Nobody, just nobody, can tell anyone how, what where or when he or she should enjoy brandy or any other drink, albeit wine or Champagne or thrice-distilled vodka. When it comes to brandy, it is the complexity of aromas and flavours and the heady, seductive frame of high-alcohol distilled spirit that draws me in.

Brandy time, thus, is me time. It will involve a pot-still brandy. Oude Molen XO, an elixir blended from barrels of which the youngest component is 10 years old, is a current favourite. Next on the list would be the Van Ryn’s 12 – because it is a great brandy and the house from where it originates underscores Stellenbosch as not only the Cape’s wine capital, but a major force in brandy as well.
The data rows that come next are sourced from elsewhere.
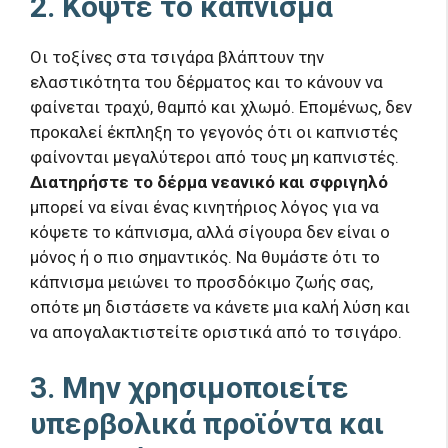
2. Κόψτε το κάπνισμα
Οι τοξίνες στα τσιγάρα βλάπτουν την
ελαστικότητα του δέρματος και το κάνουν να
φαίνεται τραχύ, θαμπό και χλωμό. Επομένως, δεν
προκαλεί έκπληξη το γεγονός ότι οι καπνιστές
φαίνονται μεγαλύτεροι από τους μη καπνιστές.
Διατηρήστε το δέρμα νεανικό και σφριγηλό
μπορεί να είναι ένας κινητήριος λόγος για να
κόψετε το κάπνισμα, αλλά σίγουρα δεν είναι ο
μόνος ή ο πιο σημαντικός. Να θυμάστε ότι το
κάπνισμα μειώνει το προσδόκιμο ζωής σας,
οπότε μη διστάσετε να κάνετε μια καλή λύση και
να απογαλακτιστείτε οριστικά από το τσιγάρο.
3. Μην χρησιμοποιείτε
υπερβολικά προϊόντα και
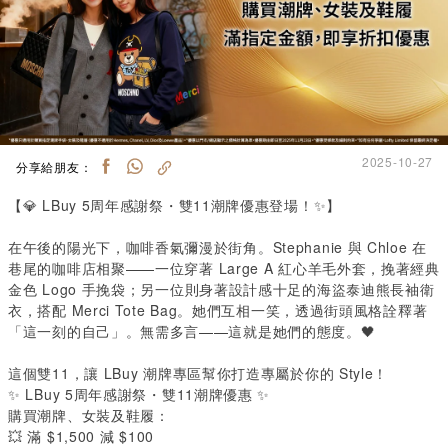
2025-10-27
分享給朋友：
【💎
LBuy 5
周年感謝祭・雙
11
潮牌優惠登場！✨】
在午後的陽光下，咖啡香氣彌漫於街角。
Stephanie
與
Chloe
在
巷尾的咖啡店相聚——一位穿著
Large A
紅心羊毛外套，挽著經典
金色
Logo
手挽袋；另一位則身著設計感十足的海盜泰迪熊長袖衛
衣，搭配
Merci Tote Bag
。她們互相一笑，透過街頭風格詮釋著
「這一刻的自己」。無需多言——這就是她們的態度。🖤
這個雙
11
，讓
LBuy
潮牌專區幫你打造專屬於你的
Style
！
✨
LBuy 5
周年感謝祭・雙
11
潮牌優惠 ✨
購買潮牌、女裝及鞋履：
💥
滿
$1,500
減
$100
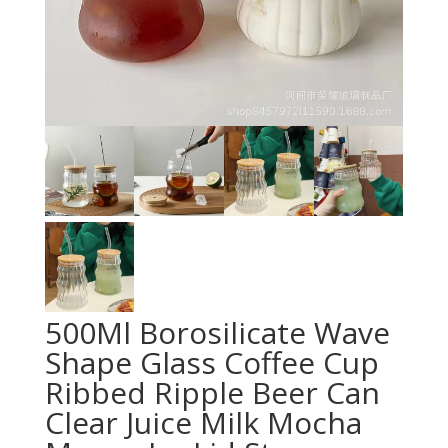
500Ml Borosilicate Wave
Shape Glass Coffee Cup
Ribbed Ripple Beer Can
Clear Juice Milk Mocha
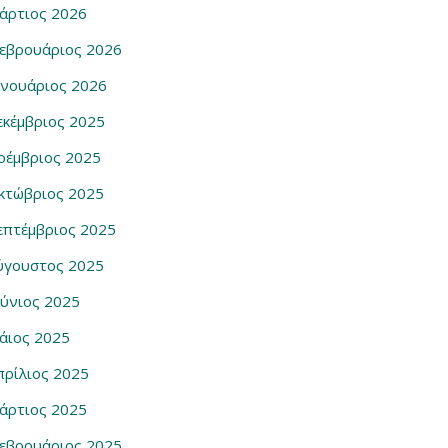
άρτιος 2026
εβρουάριος 2026
ανουάριος 2026
εκέμβριος 2025
οέμβριος 2025
κτώβριος 2025
επτέμβριος 2025
ύγουστος 2025
ούνιος 2025
άιος 2025
πρίλιος 2025
άρτιος 2025
εβρουάριος 2025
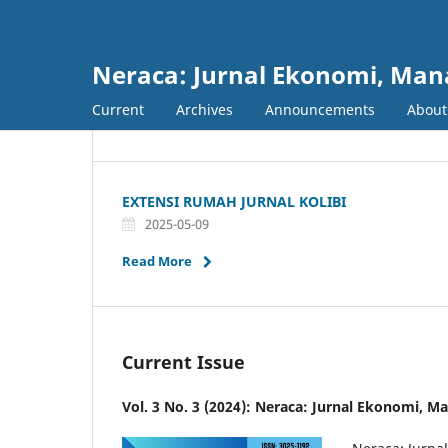
Neraca: Jurnal Ekonomi, Ma
Current
Archives
Announcements
Abou
EXTENSI RUMAH JURNAL KOLIBI
2025-05-09
Read More
Current Issue
Vol. 3 No. 3 (2024): Neraca: Jurnal Ekonomi, 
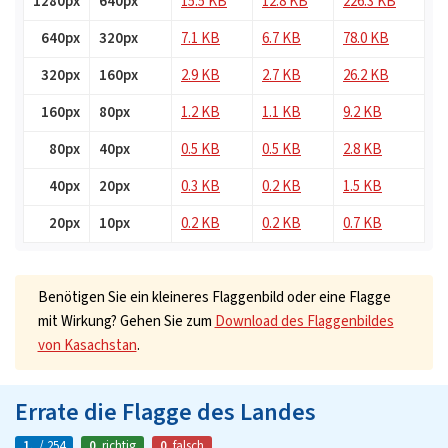
1280px
640px
15.5 KB
12.8 KB
226.3 KB
640px
320px
7.1 KB
6.7 KB
78.0 KB
320px
160px
2.9 KB
2.7 KB
26.2 KB
160px
80px
1.2 KB
1.1 KB
9.2 KB
80px
40px
0.5 KB
0.5 KB
2.8 KB
40px
20px
0.3 KB
0.2 KB
1.5 KB
20px
10px
0.2 KB
0.2 KB
0.7 KB
Benötigen Sie ein kleineres Flaggenbild oder eine Flagge
mit Wirkung? Gehen Sie zum
Download des Flaggenbildes
von Kasachstan
.
Errate die Flagge des Landes
1.
/ 254
0
richtig
0
falsch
The measure at which to pour, is at least three tots as the true enjoyment of a good brandy requires a diverse approach. Sniffing. A few tentative lip-wetting sips. And then when the spirit has warmed the stomach, heightened the senses and elated the mind, modest draughts of brandy are taken so the pleasure may overwhelm.

In the glass – a snifter, of course, and add one block of ice to the three tots. The melting ice causes a slight dilution, allowing the brandy’s flavours to be released, fluttering lazily to the surface like just-hatched fire-flies.
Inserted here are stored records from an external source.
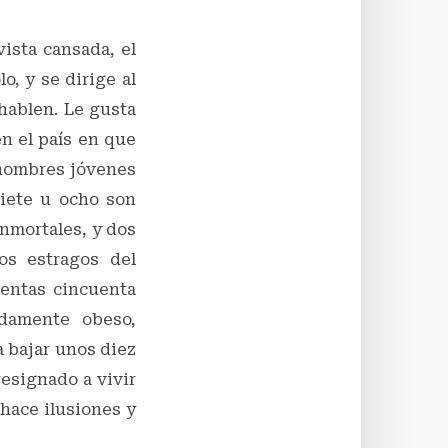
ista cansada, el
o, y se dirige al
 hablen. Le gusta
en el país en que
s hombres jóvenes
iete u ocho son
inmortales, y dos
os estragos del
ientas cincuenta
idamente obeso,
 bajar unos diez
resignado a vivir
hace ilusiones y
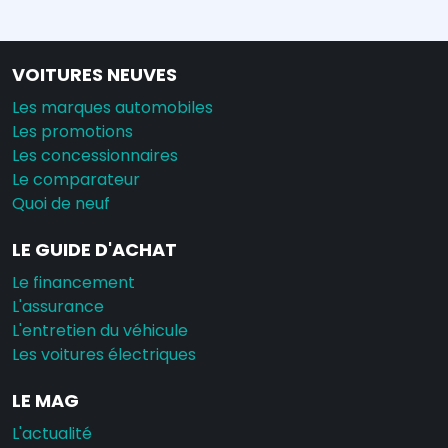
VOITURES NEUVES
Les marques automobiles
Les promotions
Les concessionnaires
Le comparateur
Quoi de neuf
LE GUIDE D'ACHAT
Le financement
L'assurance
L'entretien du véhicule
Les voitures électriques
LE MAG
L'actualité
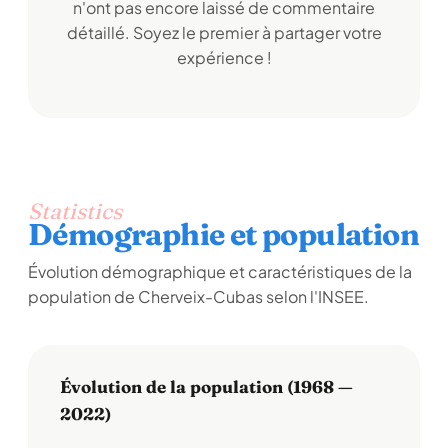
n'ont pas encore laissé de commentaire
détaillé. Soyez le premier à partager votre
expérience !
Statistics
Démographie et population
Évolution démographique et caractéristiques de la
population de Cherveix-Cubas selon l'INSEE.
Évolution de la population (1968 —
2022)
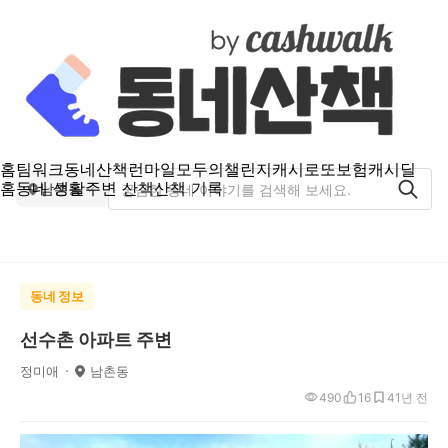
홈
팀워크
동네산책
런마일
모두의챌린지
캐시로또
보험
캐시딜
홈
동네 생활
주변 산책
산책 기록
남촌동
동네 정보
선수촌 아파트 주변
정미애
남촌동
490
16
4
1년 전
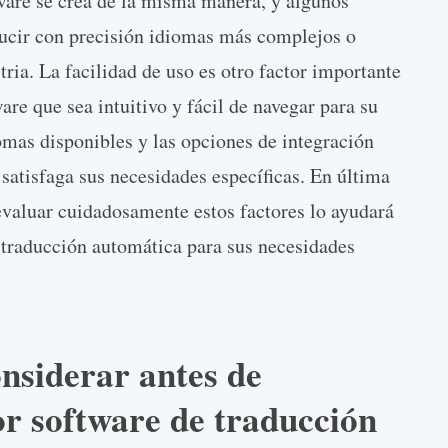
tware se crea de la misma manera, y algunos
ducir con precisión idiomas más complejos o
tria. La facilidad de uso es otro factor importante
are que sea intuitivo y fácil de navegar para su
omas disponibles y las opciones de integración
 satisfaga sus necesidades específicas. En última
evaluar cuidadosamente estos factores lo ayudará
 traducción automática para sus necesidades
onsiderar antes de
or software de traducción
Then there is the smoke. My ultimate companion to a good brandy experience is civilised practice of smoking a fine cigar. Havana. Cohiba, MonteCristo or Partagas, if a choice is available. Cut, lit and smoking, the cigar is held in one hand, sending its stream of aromatic blue smoke drifting in silk-threads into the air. In the other, the glass of brandy, now cool and golden, is sipped and swallowed.
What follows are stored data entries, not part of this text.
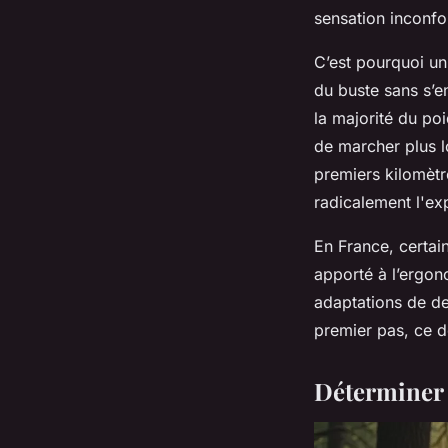
sensation inconfor
C’est pourquoi un
du buste sans s’e
la majorité du po
de marcher plus l
premiers kilomètr
radicalement l'ex
En France, certai
apporté à l’ergono
adaptations de de
premier pas, ce dé
Déterminer l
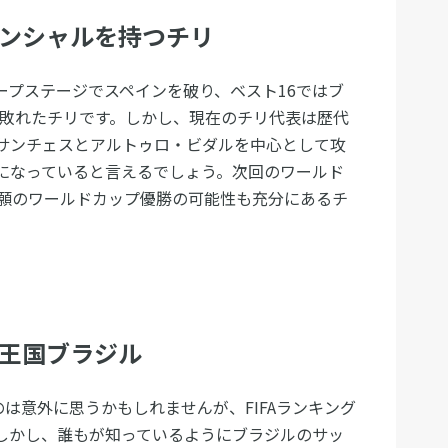
テンシャルを持つチリ
ループステージでスペインを破り、ベスト16ではブ
も敗れたチリです。しかし、現在のチリ代表は歴代
サンチェスとアルトゥロ・ビダルを中心として攻
になっていると言えるでしょう。次回のワールド
願のワールドカップ優勝の可能性も充分にあるチ
ー王国ブラジル
は意外に思うかもしれませんが、FIFAランキング
しかし、誰もが知っているようにブラジルのサッ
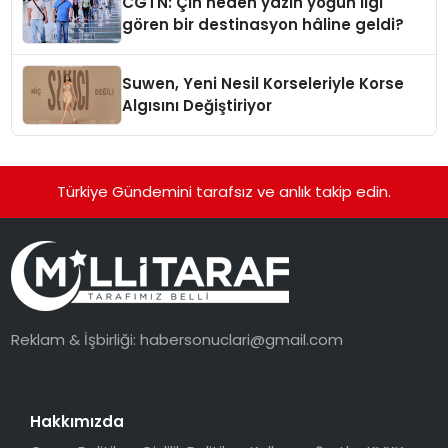
CGTN: Çin neden yazın yoğun ilgi
gören bir destinasyon hâline geldi?
Suwen, Yeni Nesil Korseleriyle Korse
Algısını Değiştiriyor
Türkiye Gündemini tarafsız ve anlık takip edin.
Reklam & İşbirliği:
habersonuclari@gmail.com
Hakkımızda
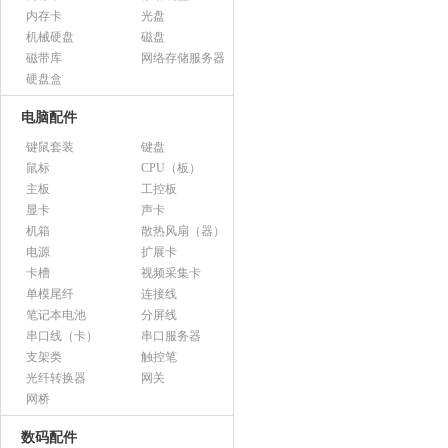
内存卡
光盘
机械硬盘
磁盘
磁带库
网络存储服务器
硬盘盒
电脑配件
键鼠套装
键盘
鼠标
CPU（板）
主板
工控板
显卡
声卡
机箱
散热风扇（器）
电源
扩展卡
卡槽
视频采集卡
单模尾纤
连接线
笔记本电池
分屏线
串口线（卡）
串口服务器
支架类
触控笔
光纤转换器
网关
网桥
数码配件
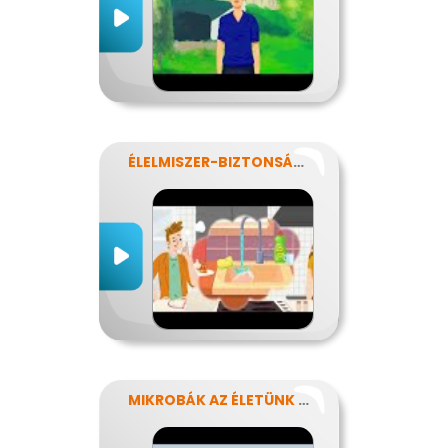
ÉLELMISZER-BIZTONSÁG, NÉBIH, EFSA
MIKROBÁK AZ ÉLETÜNK SZÁMOS TERÜLETÉN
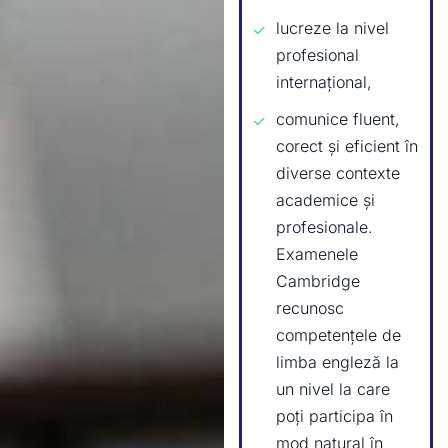
lucreze la nivel
profesional
internațional,
comunice fluent,
corect și eficient în
diverse contexte
academice și
profesionale.
Examenele
Cambridge
recunosc
competențele de
limba engleză la
un nivel la care
poți participa în
mod natural în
A great pot-still brandy will be a masterly integrated sensorial experience. Smooth, delicate and soft to the edge of plushness, the rude alcohols have been mellowed and smoothened by years of aging in the cask. Yet, the heart of the brandy beats with the spirit of the distillation, the fiery blaze of alcohol combines with the plushness to unleash the darts of splendid flavours. There will be dried apricots and dense, dark prune. A touch of ground coffee, and life-affirming orange peel with some exotic notes of ground cardamom and nutmeg. The brandy will flow, true and soulful, a work of art that began with the crafting of nature in the vineyard.

Followed by a deep smoky puff from the cigar, the smoke warm and drying the palate like a fragrant dessert wine, the brandy adds a touch of something unashamedly decadent. But something you know you deserve.

Types of Brandy

Blended: A brandy with a minimum of 30% pot-still component, aged for three years in barrel. The balance is made up of unmatured wine spirit. Minimum alcohol: 43%

Vintage: 30% to 80% pot-still brandy. 70% to 20% unmatured wine spirit. Minimum aged in wood for eight years. Minimum alcohol: 38%

Pot-still: 100% pot-still aged for at least three years in wood. Minimum alcohol: 38%.

Interesting facts:

  • I takes five litres of wine to distill one liter of brandy.
  • South Africans consume some 32m litres of brandy a year.
  • This requires over 150m litres of wine the South African industry makes specifically for distillation.
  • Brandy is also known for its medicinal attributes. Of the over 250 official “boere-rate” of Afrikaans traditional medicinal advice, over 100 include brandy as part of a cure for a number of ailments, from influenza to heat ailments.
  • South African brandies are internationally recognised as the best in the world. On occasions too many to mention, it has been a Cape brandy that has been adjudged the world’s best brandy in a specific year. Our regulations of production aimed at superlative quality and the wine from the terroir of the Cape winelands that is used for distillation gives South African brandy an edge of class, distinction and magnificence.